■ EXTRACTED TEXT
Load Balancing over 2 Gateways

Gunzoid · Thu Oct 21, 2010 3:55 am

I have two identical DSL circuits-one connected to ether1 and the other to ether2.
They both have /30 Public IPs.
Ether3 is the singe Local interface.

I want to send half the client IPs out ether1 and the other half out ether2.

I have read everything I could find on Load Balancing and implemented Odd/Even load balancing using nth and masquerade as in this article: http://wiki.mikrotik.com/wiki/NTH_load_ ... masquerade
It didn't work well.

Just discovered this more recent article: http://wiki.mikrotik.com/wiki/Manual:PCC

Before I implement that, does anyone have experience with what I'm trying to do or have some recommendations?

fewi · Thu Oct 21, 2010 4:33 am

When you say you want to send half the clients out one circuit and the rest out the other do you mean you want to dynamically balance connections 50:50, or do you mean you have a /24 and want to send one /25 out one circuit and the other /25 out the other circuit?

■ Segmentation data
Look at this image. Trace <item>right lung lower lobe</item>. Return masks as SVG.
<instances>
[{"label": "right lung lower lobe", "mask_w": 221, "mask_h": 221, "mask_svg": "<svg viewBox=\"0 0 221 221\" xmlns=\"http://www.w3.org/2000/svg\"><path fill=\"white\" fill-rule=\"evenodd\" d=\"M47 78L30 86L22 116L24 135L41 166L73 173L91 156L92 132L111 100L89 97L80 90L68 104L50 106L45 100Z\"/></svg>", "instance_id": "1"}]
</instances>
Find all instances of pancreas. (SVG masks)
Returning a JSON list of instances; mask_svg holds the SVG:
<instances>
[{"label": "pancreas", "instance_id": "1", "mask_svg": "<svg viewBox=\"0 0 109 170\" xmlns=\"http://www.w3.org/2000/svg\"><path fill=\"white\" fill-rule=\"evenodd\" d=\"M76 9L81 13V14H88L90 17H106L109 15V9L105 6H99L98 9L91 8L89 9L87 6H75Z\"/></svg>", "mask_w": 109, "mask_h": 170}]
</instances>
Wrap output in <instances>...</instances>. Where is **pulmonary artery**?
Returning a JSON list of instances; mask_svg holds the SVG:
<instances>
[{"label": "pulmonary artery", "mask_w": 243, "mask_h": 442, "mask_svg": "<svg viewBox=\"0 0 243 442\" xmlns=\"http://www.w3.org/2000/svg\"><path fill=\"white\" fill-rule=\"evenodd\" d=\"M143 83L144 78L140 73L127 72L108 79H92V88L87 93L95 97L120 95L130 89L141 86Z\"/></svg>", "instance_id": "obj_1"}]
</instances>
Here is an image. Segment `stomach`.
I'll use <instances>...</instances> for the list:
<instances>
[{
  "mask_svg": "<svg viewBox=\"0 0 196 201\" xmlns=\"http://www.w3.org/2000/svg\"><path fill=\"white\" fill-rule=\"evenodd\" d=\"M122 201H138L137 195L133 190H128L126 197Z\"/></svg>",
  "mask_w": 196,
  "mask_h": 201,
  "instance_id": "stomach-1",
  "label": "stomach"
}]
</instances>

...

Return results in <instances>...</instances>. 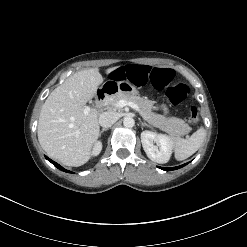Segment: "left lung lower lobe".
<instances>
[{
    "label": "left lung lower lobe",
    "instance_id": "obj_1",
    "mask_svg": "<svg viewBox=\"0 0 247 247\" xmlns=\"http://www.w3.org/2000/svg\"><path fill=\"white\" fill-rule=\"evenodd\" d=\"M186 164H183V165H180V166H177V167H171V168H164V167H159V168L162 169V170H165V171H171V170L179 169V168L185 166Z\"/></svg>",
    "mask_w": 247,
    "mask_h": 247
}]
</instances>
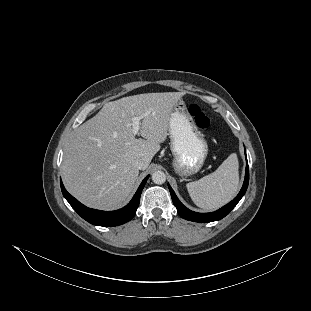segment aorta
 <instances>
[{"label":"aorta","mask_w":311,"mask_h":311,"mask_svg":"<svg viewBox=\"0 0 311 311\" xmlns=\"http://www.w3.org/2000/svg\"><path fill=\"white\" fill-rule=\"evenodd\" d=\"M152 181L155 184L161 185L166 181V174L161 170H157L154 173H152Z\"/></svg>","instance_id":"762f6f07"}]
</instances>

■ STATED GOAL
In the forum thread on load balancing, which interface is the single local one? The data is not needed for this.

■ TASK SOLUTION
Ether3